1. Geding in cassatie
Belanghebbende heeft tegen ’s Hofs uitspraak beroep in cassatie ingesteld en daarbij een aantal klachten aangevoerd.
Na het verstrijken van de voor de motivering van het beroep in cassatie gestelde termijn heeft belanghebbende nog een geschrift ingediend. Op dit stuk slaat de Hoge Raad geen acht.
De Staatssecretaris van Financiën heeft een verweerschrift ingediend.
2. Beoordeling van de klachten
De klachten kunnen niet tot cassatie leiden.
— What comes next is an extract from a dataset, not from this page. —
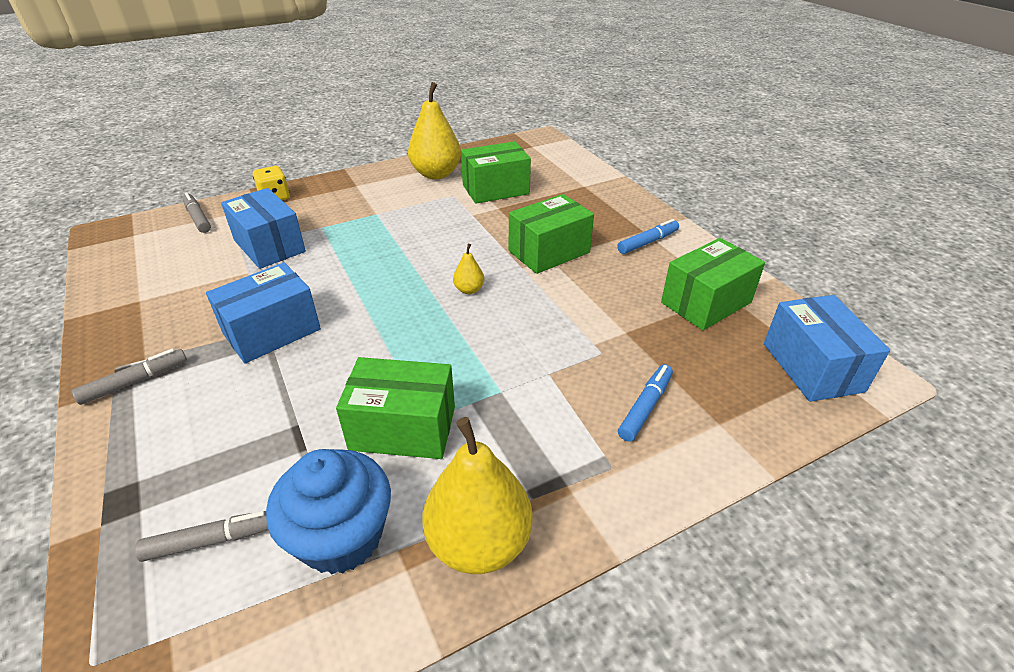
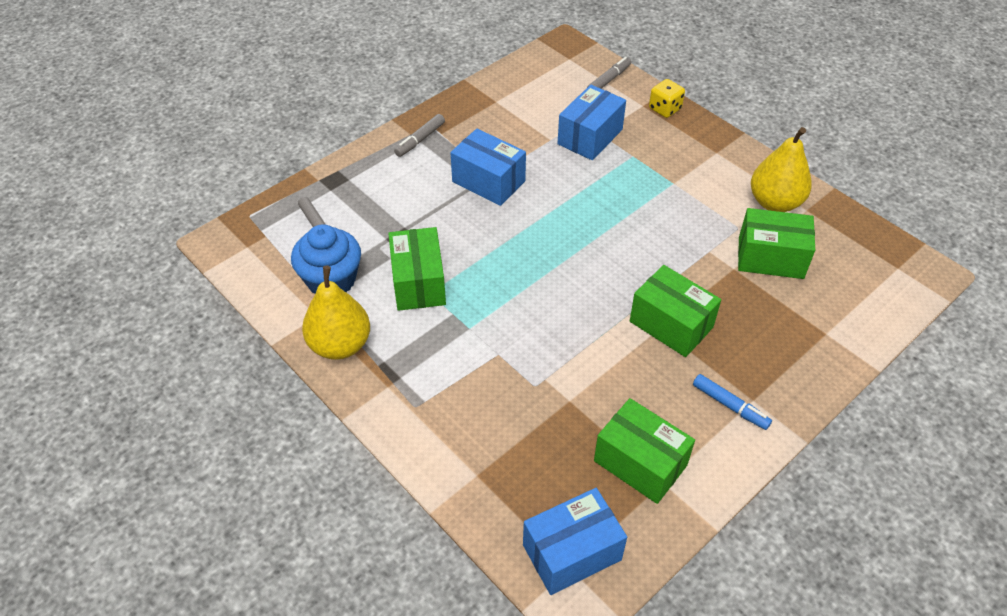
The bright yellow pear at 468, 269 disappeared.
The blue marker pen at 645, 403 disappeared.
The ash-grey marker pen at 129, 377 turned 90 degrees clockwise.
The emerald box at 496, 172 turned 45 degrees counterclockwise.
Dit behoeft, gezien artikel 81, lid 1, van de Wet op de rechterlijke organisatie, geen nadere motivering, nu de klachten niet nopen tot beantwoording van rechtsvragen in het belang van de rechtseenheid of de rechtsontwikkeling.
3. Proceskosten
De Hoge Raad acht geen termen aanwezig voor een veroordeling in de proceskosten.
4. Beslissing
De Hoge Raad verklaart het beroep in cassatie ongegrond.
Dit arrest is gewezen door de vice-president J.A.C.A. Overgaauw als voorzitter, en de raadsheren D.G. van Vliet en E.N. Punt, in tegenwoordigheid van de waarnemend griffier E. Cichowski, en in het openbaar uitgesproken op 11 april 2014.